TASK DATA >>
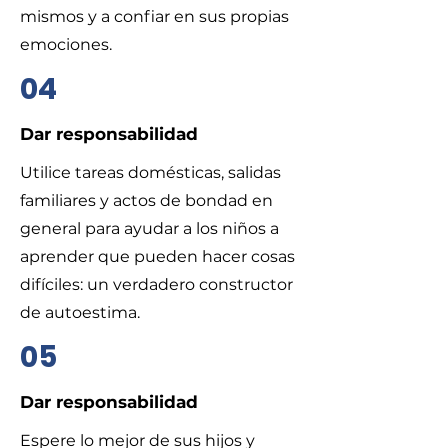
mismos y a confiar en sus propias
emociones.
04
​Dar responsabilidad
​Utilice tareas domésticas, salidas
familiares y actos de bondad en
general para ayudar a los niños a
aprender que pueden hacer cosas
difíciles: un verdadero constructor
de autoestima.
05
​Dar responsabilidad
Espere lo mejor de sus hijos y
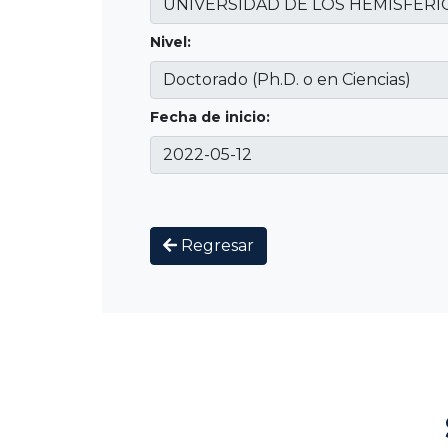
Nivel:
Fecha de inicio:
Regresar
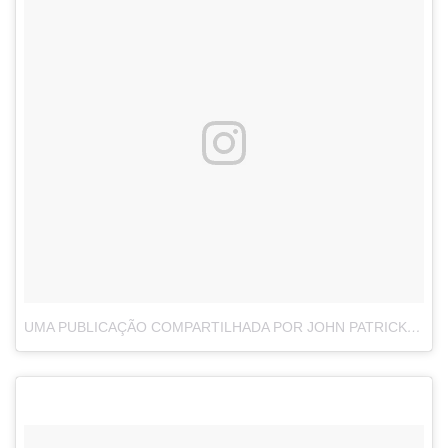
UMA PUBLICAÇÃO COMPARTILHADA POR JOHN PATRICK RAPHAEL KENNY (@JPRKENNY)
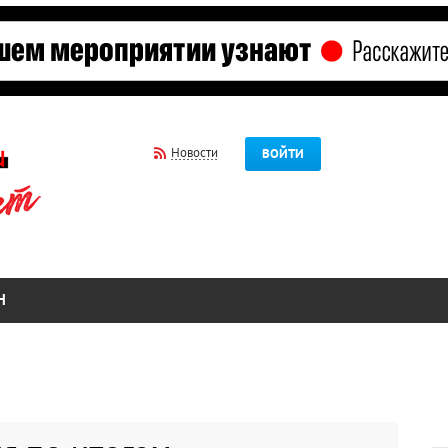
Новости
ВОЙТИ
Н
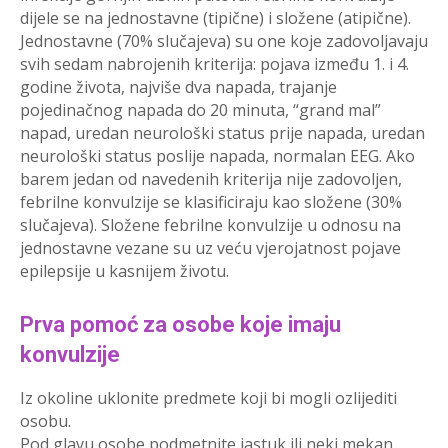
dijele se na jednostavne (tipične) i složene (atipične).
Jednostavne (70% slučajeva) su one koje zadovoljavaju
svih sedam nabrojenih kriterija: pojava između 1. i 4.
godine života, najviše dva napada, trajanje
pojedinačnog napada do 20 minuta, “grand mal”
napad, uredan neurološki status prije napada, uredan
neurološki status poslije napada, normalan EEG. Ako
barem jedan od navedenih kriterija nije zadovoljen,
febrilne konvulzije se klasificiraju kao složene (30%
slučajeva). Složene febrilne konvulzije u odnosu na
jednostavne vezane su uz veću vjerojatnost pojave
epilepsije u kasnijem životu.
Prva pomoć za osobe koje imaju
konvulzije
Iz okoline uklonite predmete koji bi mogli ozlijediti
osobu.
Pod glavu osobe podmetnite jastuk ili neki mekan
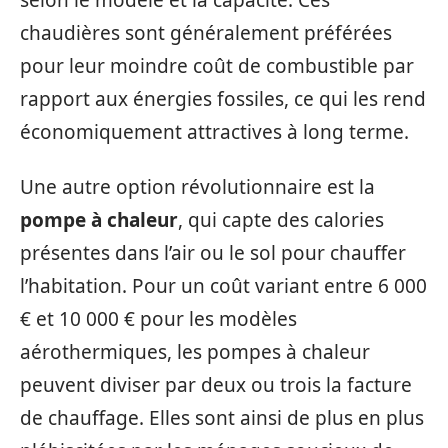
chaudières sont généralement préférées
pour leur moindre coût de combustible par
rapport aux énergies fossiles, ce qui les rend
économiquement attractives à long terme.
Une autre option révolutionnaire est la
pompe à chaleur
, qui capte des calories
présentes dans l’air ou le sol pour chauffer
l’habitation. Pour un coût variant entre 6 000
€ et 10 000 € pour les modèles
aérothermiques, les pompes à chaleur
peuvent diviser par deux ou trois la facture
de chauffage. Elles sont ainsi de plus en plus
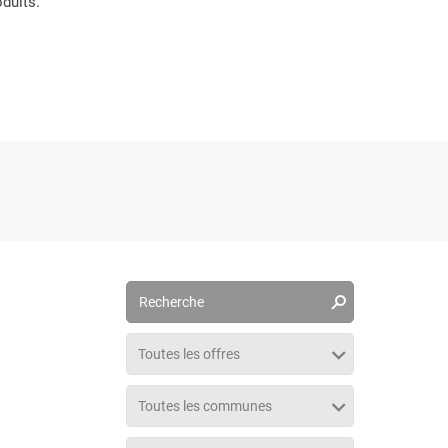
duits.
m
k
Toutes les offres
m
b
Toutes les communes
m
b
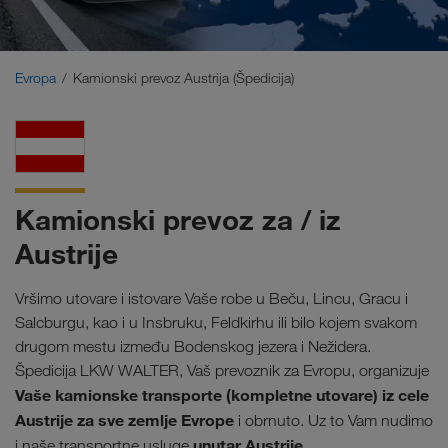
Bliski Istok
Kavkaz
Evropa
Kamionski prevoz Austrija (Špedicija)
Severna Afrika
Kamionski prevoz za / iz
Austrije
Vršimo utovare i istovare Vaše robe u Beču, Lincu, Gracu i
Salcburgu, kao i u Insbruku, Feldkirhu ili bilo kojem svakom
drugom mestu između Bodenskog jezera i Nežidera.
Špedicija LKW WALTER, Vaš prevoznik za Evropu, organizuje
Vaše kamionske transporte (kompletne utovare) iz cele
Austrije za sve zemlje Evrope
i obrnuto. Uz to Vam nudimo
unutar Austrije.
i naše transportne usluge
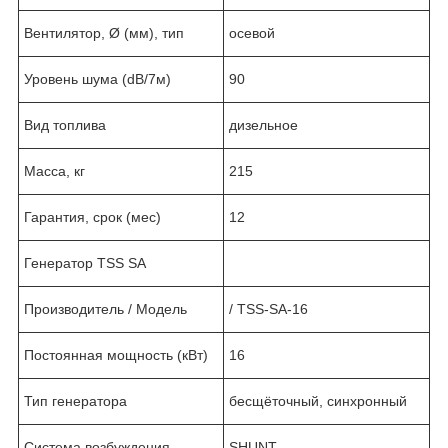
Вентилятор, Ø (мм), тип
осевой
Уровень шума (dB/7м)
90
Вид топлива
дизельное
Масса, кг
215
Гарантия, срок (мес)
12
Генератор TSS SA
Производитель / Модель
/ TSS-SA-16
Постоянная мощность (кВт)
16
Тип генератора
бесщёточный, синхронный
Система возбуждения
SHUNT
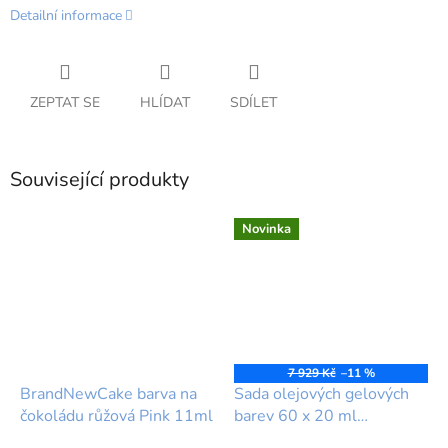
Detailní informace
ZEPTAT SE
HLÍDAT
SDÍLET
Související produkty
Novinka
7 929 Kč
–11 %
BrandNewCake barva na
Sada olejových gelových
čokoládu růžová Pink 11ml
barev 60 x 20 ml
kompletní kolekce –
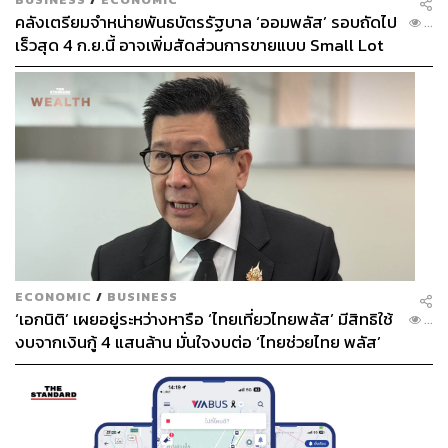
คลังเตรียมจำหน่ายพันธบัตรรัฐบาล ‘ออมพลัส’ รอบถัดไป
...
เร็วสุด 4 ก.ย.นี้ อาจเพิ่มสัดส่วนการขายแบบ Small Lot
First มากขึ้น
ECONOMIC
/
BUSINESS
‘เอกนิติ’ เผยอยู่ระหว่างหารือ ‘ไทยเที่ยวไทยพลัส’ มีสิทธิใช้
...
งบจากเงินกู้ 4 แสนล้าน มั่นใจงบต่อ ‘ไทยช่วยไทย พลัส’
เฟส 2 มีเพียงพอ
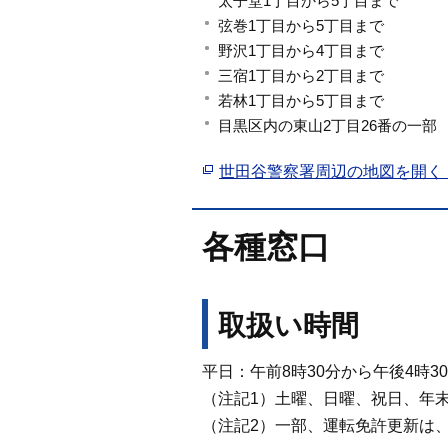
太子堂1丁目から5丁目まで
弦巻1丁目から5丁目まで
野沢1丁目から4丁目まで
三宿1丁目から2丁目まで
若林1丁目から5丁目まで
目黒区内の東山2丁目26番の一部
世田谷警察署周辺の地図を開く
各種窓口
取扱い時間
平日：午前8時30分から午後4時3
（注記1）土曜、日曜、祝日、年
（注記2）一部、運転免許更新は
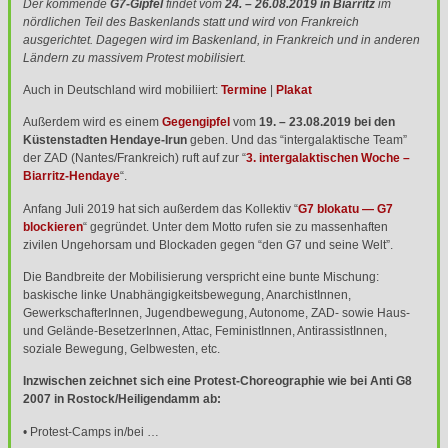
Der kommende
G7-Gipfel
findet vom
24. – 26.08.2019 in Biarritz
im
nördlichen Teil des Baskenlands statt und wird von Frankreich
ausgerichtet. Dagegen wird im Baskenland, in Frankreich und in anderen
Ländern zu massivem Protest mobilisiert.
Auch in Deutschland wird mobiliiert:
Termine
|
Plakat
Außerdem wird es einem
Gegengipfel
vom
19. – 23.08.2019 bei den
Küstenstadten Hendaye-Irun
geben. Und das “intergalaktische Team”
der
ZAD
(Nantes/Frankreich) ruft auf zur “
3. intergalaktischen Woche –
Biarritz-Hendaye
“.
Anfang Juli 2019 hat sich außerdem das Kollektiv “
G7 blokatu — G7
blockieren
“ gegründet. Unter dem Motto rufen sie zu massenhaften
zivilen Ungehorsam und Blockaden gegen “den G7 und seine Welt”.
Die Bandbreite der Mobilisierung verspricht eine bunte Mischung:
baskische linke Unabhängigkeitsbewegung, AnarchistInnen,
GewerkschafterInnen, Jugendbewegung, Autonome,
ZAD
- sowie Haus-
und Gelände-BesetzerInnen, Attac, FeministInnen, AntirassistInnen,
soziale Bewegung, Gelbwesten, etc.
Inzwischen zeichnet sich eine Protest-Choreographie wie bei Anti G8
2007 in Rostock/Heiligendamm ab:
• Protest-Camps in/bei …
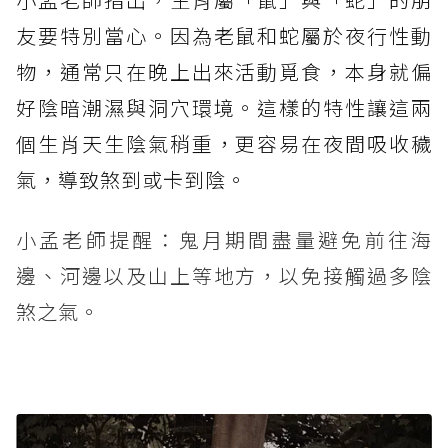
友要特別當心。因為老鼠和蛇屬於夜行性動
物，通常只在晚上出來活動覓食，本身就偏
好陰暗潮濕與洞穴環境。這樣的特性讓這兩
個生肖天生陰氣稍重，更容易在夜間吸收穢
氣，導致煞到或卡到陰。
小孟老師提醒：鬼月期間盡量避免前往海
邊、河邊以及山上等地方，以免接觸過多陰
煞之氣。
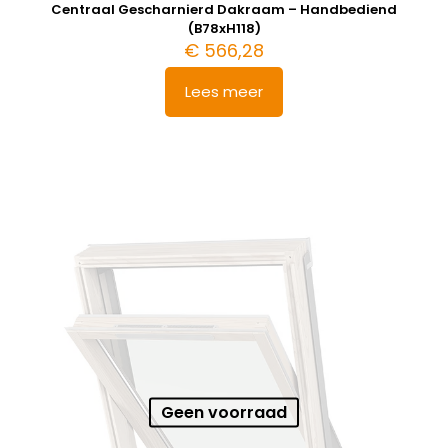
Centraal Gescharnierd Dakraam – Handbediend
(B78xH118)
€
566,28
Lees meer
Geen voorraad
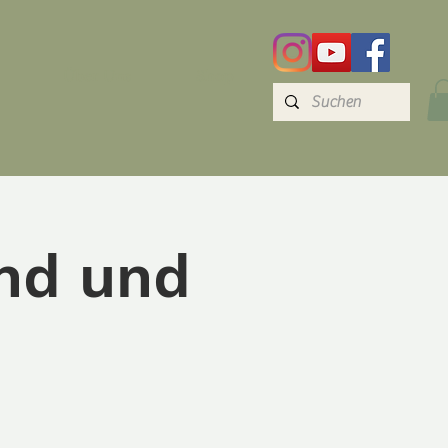
Über Uns
Shop
nd und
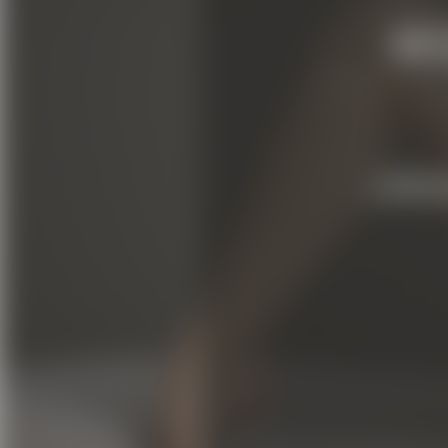
M
¡Obt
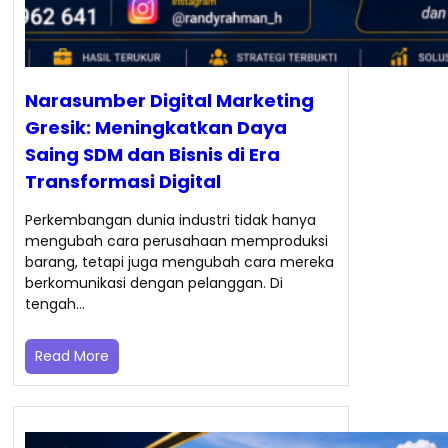
Narasumber Digital Marketing
Gresik: Meningkatkan Daya
Saing SDM dan Bisnis di Era
Transformasi Digital
Perkembangan dunia industri tidak hanya
mengubah cara perusahaan memproduksi
barang, tetapi juga mengubah cara mereka
berkomunikasi dengan pelanggan. Di
tengah…
Read More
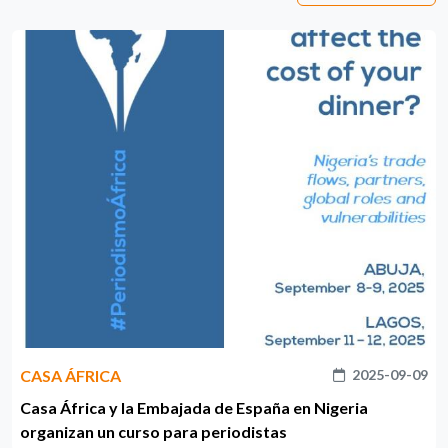
CASA ÁFRICA
2025-09-09
Casa África y la Embajada de España en Nigeria
organizan un curso para periodistas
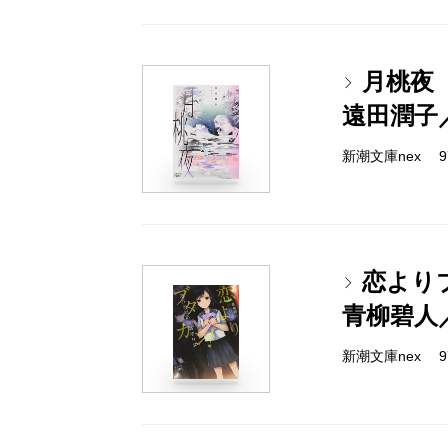
月桃夜
遠田潤子
新潮文庫nex 978
恋より
青柳碧人
新潮文庫nex 978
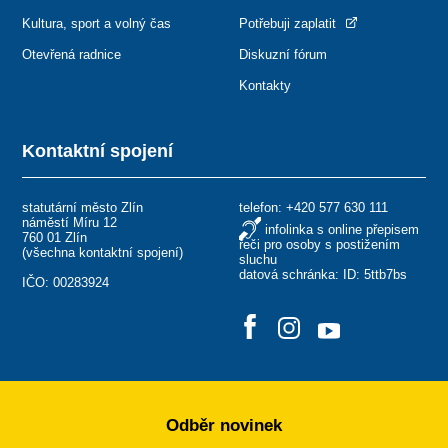
Kultura, sport a volný čas
Potřebuji zaplatit
Otevřená radnice
Diskuzní fórum
Kontakty
Kontaktní spojení
statutární město Zlín
telefon:
+420 577 630 111
náměstí Míru 12
infolinka s online přepisem
760 01 Zlín
řeči pro osoby s postižením
(
všechna kontaktní spojení
)
sluchu
datová schránka: ID: 5ttb7bs
IČO: 00283924
Odběr novinek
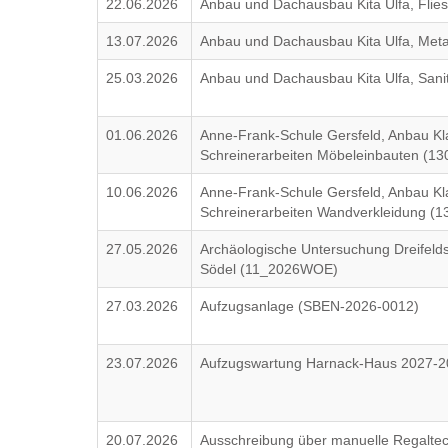
22.06.2026
Anbau und Dachausbau Kita Ulfa, Flie
13.07.2026
Anbau und Dachausbau Kita Ulfa, Meta
25.03.2026
Anbau und Dachausbau Kita Ulfa, Sanit
01.06.2026
Anne-Frank-Schule Gersfeld, Anbau K
Schreinerarbeiten Möbeleinbauten (13
10.06.2026
Anne-Frank-Schule Gersfeld, Anbau K
Schreinerarbeiten Wandverkleidung (1
27.05.2026
Archäologische Untersuchung Dreifeld
Södel (11_2026WOE)
27.03.2026
Aufzugsanlage (SBEN-2026-0012)
23.07.2026
Aufzugswartung Harnack-Haus 2027-2
20.07.2026
Ausschreibung über manuelle Regaltec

INSTRUCTIONS FOR THE TASK >> Give, as a single number, the count of lines in the material above that contain the string "Protest".

RESPONSE TO THE EXERCISE >> 3